An ebullient-cooled engine with an industrial steam boiler (HRSG). Steam generated within the water jacket of an engine at WOT (wide open throttle) supplements auxiliary steam previously provided by the boiler. The heat from the engine exhaust, pretreated with 3-way catalyst, provides supplemental firing of the boiler while providing inert flue gas needed for NOx reduction. Utilizing a regenerative drive, which is certified for utility interconnecting, the CHP package engine generator operates at peak efficiency with high reliability regardless of output.

Exhaust from a turbo-charged stoichiometric ebullient cooled engine generator is recuperated within an industrial boiler supplying high pressure process steam from 100% makeup water. After passing through the boiler generating steam, the combined exhaust is mixed with ammonia. The mixture of boiler and engine exhaust is passed through a selective catalytic reduction system resulting in NOx emissions less than 0.006 lbm NOx/mmbtu heat input. The boiler exhaust emission rate will be within the 0.07 lb/MW-hr rate of CARB 2007. The boiler-engine exhaust is passed through a condensing heat exchanger wherein makeup water is heated from 70F to 180F prior to entering the deareator. Steam for preheating makeup water and deareating feedwater is supplied by the engine jacket. The project demonstrates greater than 95% thermal efficiency for a net HHV heat rate of 3570 btu/kw-hr. (A typical installation with little or no makeup water will exceed 80% net thermal efficiency).

The demonstration comprising the integration of an engine generator with an industrial steam boiler provides a new cost attractive option for owners/operators of steam boilers to create carbon offsets with a substantial reduction of electrical operating cost. Using the same stack with an existing air permit, the engine generator within the boiler control volume mitigates new source review so long as the permitted emissions for the boiler or engine are not exceeded.

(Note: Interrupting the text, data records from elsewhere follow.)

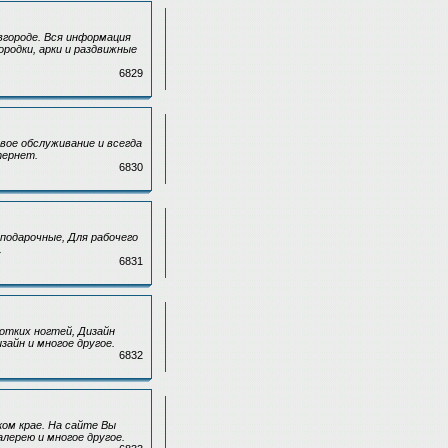
вгороде. Вся информация
родки, арки и раздвижные
6829
вое обслуживание и всегда
тернет.
6830
подарочные, Для рабочего
.
6831
ротких ногтей, Дизайн
зайн и многое другое.
6832
ом крае. На сайте Вы
ерею и многое другое.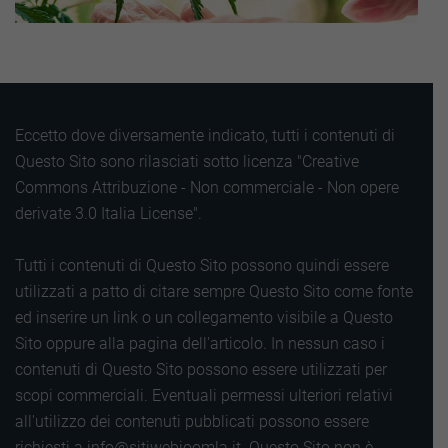
Eccetto dove diversamente indicato, tutti i contenuti di
Questo Sito sono rilasciati sotto licenza "Creative
Commons Attribuzione - Non commerciale - Non opere
derivate 3.0 Italia License".
Tutti i contenuti di Questo Sito possono quindi essere
utilizzati a patto di citare sempre Questo Sito come fonte
ed inserire un link o un collegamento visibile a Questo
Sito oppure alla pagina dell'articolo. In nessun caso i
contenuti di Questo Sito possono essere utilizzati per
scopi commerciali. Eventuali permessi ulteriori relativi
all'utilizzo dei contenuti pubblicati possono essere
richiesti a info@sitiwebjoomla.it. Questo Sito non è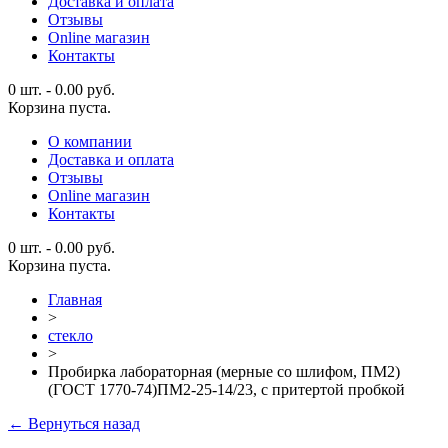
Доставка и оплата
Отзывы
Online магазин
Контакты
0 шт.
-
0.00
руб.
Корзина пуста.
О компании
Доставка и оплата
Отзывы
Online магазин
Контакты
0 шт.
-
0.00
руб.
Корзина пуста.
Главная
>
стекло
>
Пробирка лабораторная (мерные со шлифом, ПМ2)
(ГОСТ 1770-74)ПМ2-25-14/23, с притертой пробкой
← Вернуться назад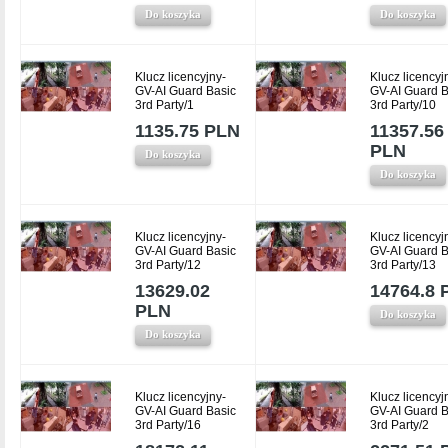
Do koszyka
Do koszyka
Klucz licencyjny-
Klucz licencyj
GV-AI Guard Basic
GV-AI Guard B
3rd Party/1
3rd Party/10
1135.75 PLN
11357.56
PLN
Do koszyka
Do koszyka
Klucz licencyjny-
Klucz licencyj
GV-AI Guard Basic
GV-AI Guard B
3rd Party/12
3rd Party/13
13629.02
14764.8 
PLN
Do koszyka
Do koszyka
Klucz licencyjny-
Klucz licencyj
GV-AI Guard Basic
GV-AI Guard B
3rd Party/16
3rd Party/2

The novel design reburns engine exhaust in the boiler burner, resulting in the reduction of NOx, oxidation of CO and hydrocarbons, the indistinguishable engine boiler exhaust treated as it flows through a downstream SCR, resulting in emissions corresponding to boiler BACT, a level less than currently required of stand-alone engine generators per CARB 2007.

The prime mover is a variant of the big block V-8 with 7th generation casting having a total displacement of 632 cubic inches. The engine is modified with a liquid overfeed forced circulation cooling system that maintains nucleate boiling heat transfer throughout the engine heads and block. By nature of nucleate cooling, the cooling design maintains near constant metal temperatures throughout alleviating thermal stresses. This allows wide open throttle, the head metal temperatures maintained at or lower than a similar engine operating at half the load cooled with 100F cooler water at 10 times the circulating water flow.

Power will be generated by a premium efficiency induction motor directly coupled to the ebullient cooled engine. The engine/induction motor speed is set by a regenerative variable frequency drive (VFD) with two active front ends. The UL1741 listed Santerno VFD converts braking torque at a rotational speed to near unity power factor 3-phase power, the amount of which is a function of the engine torque and RPM. The engine generation heat rate will be constant throughout a wide range of generation by way of the wide open throttle operation of the engine.